PROMPT> All that is needed is a count of the lines in this data that contain the word "Ralf".

PROVIDED RECORDS>
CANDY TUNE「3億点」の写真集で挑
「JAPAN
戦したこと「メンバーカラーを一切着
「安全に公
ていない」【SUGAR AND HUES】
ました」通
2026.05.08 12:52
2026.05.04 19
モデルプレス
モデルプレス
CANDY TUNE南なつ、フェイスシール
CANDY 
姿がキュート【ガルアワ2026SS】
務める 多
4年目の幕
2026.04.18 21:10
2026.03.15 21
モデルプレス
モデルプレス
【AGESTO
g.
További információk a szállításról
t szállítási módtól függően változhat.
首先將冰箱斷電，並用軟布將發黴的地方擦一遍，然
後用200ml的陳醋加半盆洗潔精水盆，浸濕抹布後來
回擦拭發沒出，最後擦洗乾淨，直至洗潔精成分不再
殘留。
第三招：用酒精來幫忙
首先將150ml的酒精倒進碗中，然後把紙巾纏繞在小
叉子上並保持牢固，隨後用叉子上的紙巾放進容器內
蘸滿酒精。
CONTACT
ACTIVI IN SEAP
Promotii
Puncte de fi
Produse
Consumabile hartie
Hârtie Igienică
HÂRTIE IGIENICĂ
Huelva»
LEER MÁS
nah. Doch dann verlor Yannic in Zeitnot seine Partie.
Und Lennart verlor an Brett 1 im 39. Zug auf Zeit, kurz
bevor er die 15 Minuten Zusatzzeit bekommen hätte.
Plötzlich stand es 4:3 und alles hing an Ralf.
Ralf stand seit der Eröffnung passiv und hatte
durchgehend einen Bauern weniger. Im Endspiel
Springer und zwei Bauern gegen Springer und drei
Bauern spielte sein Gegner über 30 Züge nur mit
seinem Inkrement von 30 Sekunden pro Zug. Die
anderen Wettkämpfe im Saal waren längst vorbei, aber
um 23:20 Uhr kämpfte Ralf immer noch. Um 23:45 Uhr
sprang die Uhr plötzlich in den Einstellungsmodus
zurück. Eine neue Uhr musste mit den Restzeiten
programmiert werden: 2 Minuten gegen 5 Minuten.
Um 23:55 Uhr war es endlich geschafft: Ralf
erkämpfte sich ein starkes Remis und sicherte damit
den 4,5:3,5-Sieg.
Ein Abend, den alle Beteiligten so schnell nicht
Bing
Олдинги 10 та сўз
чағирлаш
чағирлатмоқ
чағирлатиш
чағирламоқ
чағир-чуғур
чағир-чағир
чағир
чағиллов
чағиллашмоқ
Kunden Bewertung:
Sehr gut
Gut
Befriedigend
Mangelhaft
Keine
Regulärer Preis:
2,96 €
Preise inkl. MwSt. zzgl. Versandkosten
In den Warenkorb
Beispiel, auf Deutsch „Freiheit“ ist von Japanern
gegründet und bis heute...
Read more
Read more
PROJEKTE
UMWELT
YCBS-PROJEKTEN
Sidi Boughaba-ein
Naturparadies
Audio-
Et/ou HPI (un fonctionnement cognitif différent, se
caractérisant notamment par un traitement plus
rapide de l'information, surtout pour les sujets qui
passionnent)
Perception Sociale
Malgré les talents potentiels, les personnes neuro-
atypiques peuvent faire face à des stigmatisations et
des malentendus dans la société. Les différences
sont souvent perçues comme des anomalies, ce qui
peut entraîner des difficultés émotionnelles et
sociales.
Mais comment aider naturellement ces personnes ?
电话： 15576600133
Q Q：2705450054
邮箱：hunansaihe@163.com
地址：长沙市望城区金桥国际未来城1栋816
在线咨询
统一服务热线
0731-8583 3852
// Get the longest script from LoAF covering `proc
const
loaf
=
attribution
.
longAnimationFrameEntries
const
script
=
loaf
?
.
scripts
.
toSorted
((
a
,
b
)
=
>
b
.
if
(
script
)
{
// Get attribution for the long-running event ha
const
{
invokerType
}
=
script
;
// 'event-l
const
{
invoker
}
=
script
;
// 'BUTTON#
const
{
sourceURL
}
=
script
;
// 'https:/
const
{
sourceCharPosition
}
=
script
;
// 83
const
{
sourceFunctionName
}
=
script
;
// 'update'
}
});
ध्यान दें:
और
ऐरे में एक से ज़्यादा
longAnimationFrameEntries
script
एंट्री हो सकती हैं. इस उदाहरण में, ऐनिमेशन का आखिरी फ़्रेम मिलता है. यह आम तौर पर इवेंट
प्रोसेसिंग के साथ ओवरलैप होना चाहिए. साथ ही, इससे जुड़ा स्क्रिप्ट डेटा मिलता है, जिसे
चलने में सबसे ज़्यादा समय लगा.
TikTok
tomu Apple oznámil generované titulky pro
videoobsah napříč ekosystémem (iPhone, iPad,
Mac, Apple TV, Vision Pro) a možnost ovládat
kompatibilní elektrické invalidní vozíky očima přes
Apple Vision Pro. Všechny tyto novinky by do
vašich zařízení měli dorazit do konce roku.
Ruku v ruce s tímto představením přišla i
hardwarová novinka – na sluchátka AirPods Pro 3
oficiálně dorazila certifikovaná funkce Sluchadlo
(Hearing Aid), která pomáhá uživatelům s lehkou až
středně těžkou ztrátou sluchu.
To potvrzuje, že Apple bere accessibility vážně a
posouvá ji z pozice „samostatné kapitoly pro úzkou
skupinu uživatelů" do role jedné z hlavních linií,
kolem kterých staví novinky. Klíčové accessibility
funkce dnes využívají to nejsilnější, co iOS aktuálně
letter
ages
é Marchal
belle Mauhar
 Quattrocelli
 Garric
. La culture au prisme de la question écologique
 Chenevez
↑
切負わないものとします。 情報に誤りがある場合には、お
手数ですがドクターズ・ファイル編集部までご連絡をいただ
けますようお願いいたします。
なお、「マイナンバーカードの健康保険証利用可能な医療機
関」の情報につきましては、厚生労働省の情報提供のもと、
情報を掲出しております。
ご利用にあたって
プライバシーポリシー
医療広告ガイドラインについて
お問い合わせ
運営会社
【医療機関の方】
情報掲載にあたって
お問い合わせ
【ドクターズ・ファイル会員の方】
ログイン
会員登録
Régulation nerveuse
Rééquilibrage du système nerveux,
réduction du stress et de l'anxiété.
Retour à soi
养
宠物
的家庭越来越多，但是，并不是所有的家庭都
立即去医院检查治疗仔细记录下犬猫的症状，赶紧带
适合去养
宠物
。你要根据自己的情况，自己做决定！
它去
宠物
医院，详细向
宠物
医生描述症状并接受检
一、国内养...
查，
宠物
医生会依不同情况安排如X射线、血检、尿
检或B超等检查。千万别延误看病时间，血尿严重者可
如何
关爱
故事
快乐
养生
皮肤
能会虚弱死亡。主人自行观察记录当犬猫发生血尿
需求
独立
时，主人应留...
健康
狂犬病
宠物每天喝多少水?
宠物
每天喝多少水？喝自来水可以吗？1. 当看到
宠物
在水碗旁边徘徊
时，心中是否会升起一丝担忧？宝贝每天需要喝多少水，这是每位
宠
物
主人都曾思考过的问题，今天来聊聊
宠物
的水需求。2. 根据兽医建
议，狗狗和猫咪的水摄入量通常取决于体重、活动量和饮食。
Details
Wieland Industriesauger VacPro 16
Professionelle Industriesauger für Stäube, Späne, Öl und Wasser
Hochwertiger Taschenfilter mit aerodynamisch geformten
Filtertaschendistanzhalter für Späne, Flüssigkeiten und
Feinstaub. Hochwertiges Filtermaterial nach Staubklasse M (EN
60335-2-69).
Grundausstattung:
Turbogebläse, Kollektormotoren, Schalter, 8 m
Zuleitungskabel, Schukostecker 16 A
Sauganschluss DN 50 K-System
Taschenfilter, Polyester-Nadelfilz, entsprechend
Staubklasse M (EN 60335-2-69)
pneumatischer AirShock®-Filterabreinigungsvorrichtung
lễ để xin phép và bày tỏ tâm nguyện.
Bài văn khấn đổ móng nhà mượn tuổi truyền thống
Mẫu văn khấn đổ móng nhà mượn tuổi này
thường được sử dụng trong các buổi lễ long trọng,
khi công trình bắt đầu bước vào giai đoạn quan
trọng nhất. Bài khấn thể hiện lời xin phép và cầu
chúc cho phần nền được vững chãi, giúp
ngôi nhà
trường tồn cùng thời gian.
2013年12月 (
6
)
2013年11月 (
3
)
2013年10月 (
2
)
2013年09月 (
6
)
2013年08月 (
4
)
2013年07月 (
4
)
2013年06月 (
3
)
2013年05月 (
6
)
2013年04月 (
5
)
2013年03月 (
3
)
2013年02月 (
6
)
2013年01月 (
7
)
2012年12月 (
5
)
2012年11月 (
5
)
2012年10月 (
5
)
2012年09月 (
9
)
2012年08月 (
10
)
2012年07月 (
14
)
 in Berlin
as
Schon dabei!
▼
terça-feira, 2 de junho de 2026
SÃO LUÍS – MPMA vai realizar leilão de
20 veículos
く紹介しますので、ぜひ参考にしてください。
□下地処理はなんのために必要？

ANSWER BOX> 4